= Acción requerida =
Transcribe sin cambios el pasaje del comentario sobre Diario de Japón que empieza con las palabras "Diario de Japón, María" y termina con "hacen tan grandes.".

= Fragmento seleccionado =
__________

Diario de Japón, María José Ferrada
Este Diario de Japón es la experiencia de María con lo japonés, sobre todo con escritores japoneses,
pero es más que esto. Discúlpenme, soy demasiado sintética. Para mí, Japón es
un país lleno de contrastes donde conviven la naturaleza bucólica y la ciudad enajenada.
El deseo de aislamiento y el de apertura al mundo. Lo zen y lo neurótico. En
todas las sociedades están presentes estos contrastes, no sé por qué cuando
pienso en Japón y cuando María nos abre este Diario, las contradicciones se me
hacen tan grandes.
Para escribir este comentario, primero traté de
detenerme en el más absurdo de uno de estos dos extremos. Juro que lo hice, pero
no pude resistirlo. El libro de María José Ferrada, en cambio, permite
atravesar el alma japonesa de manera más sutil. Por ejemplo, yo traté de pensar en quienes estaban
detrás de esos relojes que se detuvieron en el momento exacto en que explotó la
bomba en Hiroshima ese 6 de agosto de 1945, a las 8:15, causando tanto
sufrimiento en las personas que lo padecieron. Fue como si me hubiera asomado a
un abismo. Lo mismo cuando explotaron los reactores nucleares de la central de
Fukushima luego del terremoto del 2011. Lo mismo cuando pienso en las ciudades
hiper tecnologizadas, hiper productivas y neuróticas de las sociedades modernas
sean japonesas o no. Un abismo. De solo pensarlo me dolía. Y me vuelve a doler incluso
en este momento cuando escribo estas líneas. En alguna parte de mi cuerpo se había alojado una congoja
que me impregnaba toda. Recordé, entonces, unas palabras que Kenzaburo Oé pone
de relieve en uno de los capítulos de su libro Un amor especial, cuando nos cuenta de su trabajo junto al doctor Shigeto en el Hospital
de la Bomba Atómica de Hiroshima, unas palabras que le habían sido dadas por el
profesor Kazuo Watanabe. La idea es la siguiente: ante las acciones de la
humanidad “ni demasiada esperanza ni demasiada desesperación”. Con estas palabras en la mente salí a caminar por
un parque cercano a mi casa, para liberar la angustia que se había apoderado de
mí, respirando y exhalando tranquila y conscientemente, tratando de que la opresión
que sentía en el pecho se disipase. Insisto,
no me sucedió esto cuando leía Diario de Japón sino cuando traté de pensar en los japoneses y lo que habían vivido.
No pude seguir escribiendo hasta el día siguiente
cuando me posicioné en la otra esquina del péndulo. Entonces apareció la imagen
de la naturaleza con sus ciclos y su, en cierta forma, sabiduría. En todo caso,
su belleza. Por ejemplo una noche fría cuando la luna llena aparece detrás de
unas nubes y su luz se refleja en la nieve blanquísima, o unas copas frondosas
pero de hojas rojas de Acer japonicum en el otoño, o en primavera, una avenida larga plantada de cerezos en
flor.

__________

= Datos para revisar =

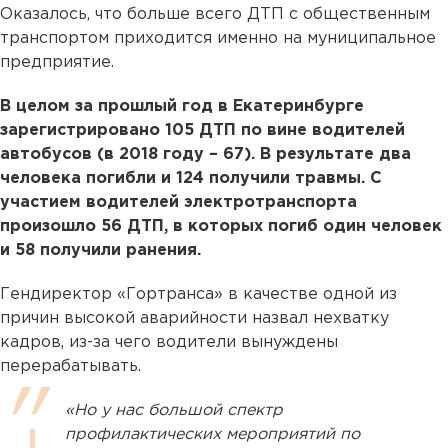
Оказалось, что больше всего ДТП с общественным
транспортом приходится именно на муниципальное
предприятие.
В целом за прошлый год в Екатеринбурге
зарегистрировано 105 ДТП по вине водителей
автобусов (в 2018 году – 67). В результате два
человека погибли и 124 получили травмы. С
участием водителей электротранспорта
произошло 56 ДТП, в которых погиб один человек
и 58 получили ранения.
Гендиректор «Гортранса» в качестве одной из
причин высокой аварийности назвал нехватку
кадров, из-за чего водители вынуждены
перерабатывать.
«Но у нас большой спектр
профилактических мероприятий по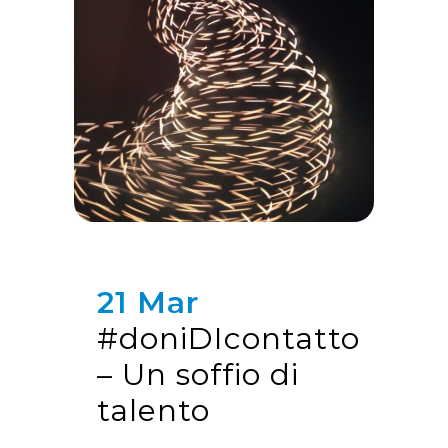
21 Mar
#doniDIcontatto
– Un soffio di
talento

__________

= Solución del ejercicio =
Diario de Japón, María José Ferrada
Este Diario de Japón es la experiencia de María con lo japonés, sobre todo con escritores japoneses,
pero es más que esto. Discúlpenme, soy demasiado sintética. Para mí, Japón es
un país lleno de contrastes donde conviven la naturaleza bucólica y la ciudad enajenada.
El deseo de aislamiento y el de apertura al mundo. Lo zen y lo neurótico. En
todas las sociedades están presentes estos contrastes, no sé por qué cuando
pienso en Japón y cuando María nos abre este Diario, las contradicciones se me
hacen tan grandes.